Hint: In the given question, we are provided with five digits $4$, $5$, $6$, $7$ and $8$. We have to find the number of ways such that the number formed by these digits is greater than $56000$. So, we will place the digits at each place value of the number one by one such that the number formed is greater than $56000$. We will use the multiplication rule of counting the total number of ways in which such numerals can be formed.

Complete answer:
So, we are to form numbers greater than $56000$ using the digits $4$, $5$, $6$, $7$ and $8$.
Now, the digit at the leftmost place cannot be $4$ at any cost as the number won’t be greater than $56000$. So, the number of numbers greater than $56000$ is the digit at the leftmost place is $4$ is zero.
Also, if the digit at the leftmost place is $5$, then it puts certain restrictions on the placement of the digits in the number. The digit to the immediate right of $5$ cannot be $4$ as the number would not be greater than $56000$ in this case. So, the digits allowed to the immediate right of $5$ are: $6$, $7$ and $8$. So, there are $3$ options for the digit at thousands place. After placing digit at thousands place value, the remaining places can be filled with remaining three digits including $4$. So, the remaining three digits can be arranged in $3! = 6$ ways.
So, the number of numbers greater than $56000$ is $3 \times 3! = 3 \times 6 = 18$ if the leftmost digit is $5$.
Now, if the digit at the leftmost place is $6$, $7$ or $8$. Then, there are no restrictions on the digits being placed at the remaining places as any number formed with the given set of digits and having $6$, $7$ or $8$ as the leftmost digit will be greater than $56000$ under any condition.
So, we have three options to fill the leftmost digit in this case. After filling the leftmost digit, the remaining four places can be filled with four digits in $4!$ ways.
So, the number of numbers greater than $56000$ is $3 \times 4! = 3 \times 24 = 72$ if the leftmost digit is $6$, $7$, or $8$.
Hence, we get the total number of numbers greater than $56000$ is $18 + 72 = 90$.

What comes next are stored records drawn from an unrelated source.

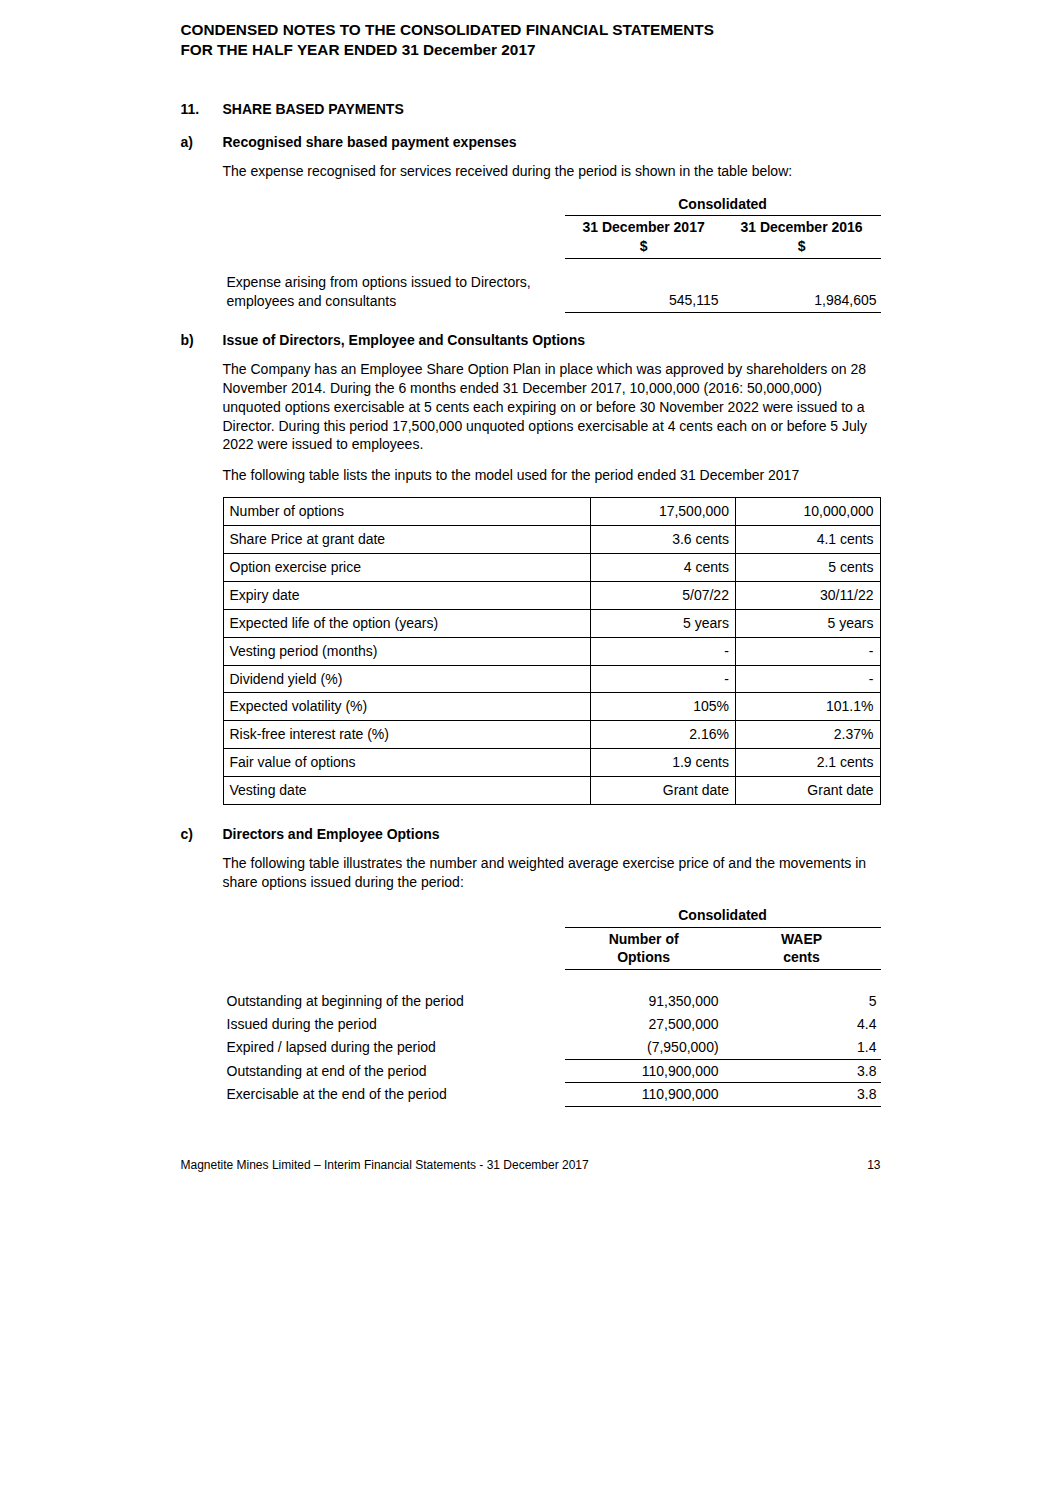CONDENSED NOTES TO THE CONSOLIDATED FINANCIAL STATEMENTS
FOR THE HALF YEAR ENDED 31 December 2017
11. SHARE BASED PAYMENTS
a) Recognised share based payment expenses
The expense recognised for services received during the period is shown in the table below:
| | Consolidated |
| | 31 December 2017 $ | 31 December 2016 $ |
| Expense arising from options issued to Directors, employees and consultants | 545,115 | 1,984,605 |
b) Issue of Directors, Employee and Consultants Options
The Company has an Employee Share Option Plan in place which was approved by shareholders on 28 November 2014. During the 6 months ended 31 December 2017, 10,000,000 (2016: 50,000,000) unquoted options exercisable at 5 cents each expiring on or before 30 November 2022 were issued to a Director. During this period 17,500,000 unquoted options exercisable at 4 cents each on or before 5 July 2022 were issued to employees.
The following table lists the inputs to the model used for the period ended 31 December 2017
| Number of options | 17,500,000 | 10,000,000 |
| Share Price at grant date | 3.6 cents | 4.1 cents |
| Option exercise price | 4 cents | 5 cents |
| Expiry date | 5/07/22 | 30/11/22 |
| Expected life of the option (years) | 5 years | 5 years |
| Vesting period (months) | - | - |
| Dividend yield (%) | - | - |
| Expected volatility (%) | 105% | 101.1% |
| Risk-free interest rate (%) | 2.16% | 2.37% |
| Fair value of options | 1.9 cents | 2.1 cents |
| Vesting date | Grant date | Grant date |
c) Directors and Employee Options
The following table illustrates the number and weighted average exercise price of and the movements in share options issued during the period:
| | Consolidated |
| | Number of Options | WAEP cents |
| Outstanding at beginning of the period | 91,350,000 | 5 |
| Issued during the period | 27,500,000 | 4.4 |
| Expired / lapsed during the period | (7,950,000) | 1.4 |
| Outstanding at end of the period | 110,900,000 | 3.8 |
| Exercisable at the end of the period | 110,900,000 | 3.8 |
Magnetite Mines Limited – Interim Financial Statements - 31 December 2017 13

So, the option (C) is the correct answer.

Note:
In such a problem, one must know the multiplication rule of counting as consequent events are occurring. One must take care while doing the calculations and should recheck them so as to be sure of the final answer. We must find innovative methods of solving such questions as it opens our mind for various other such problems.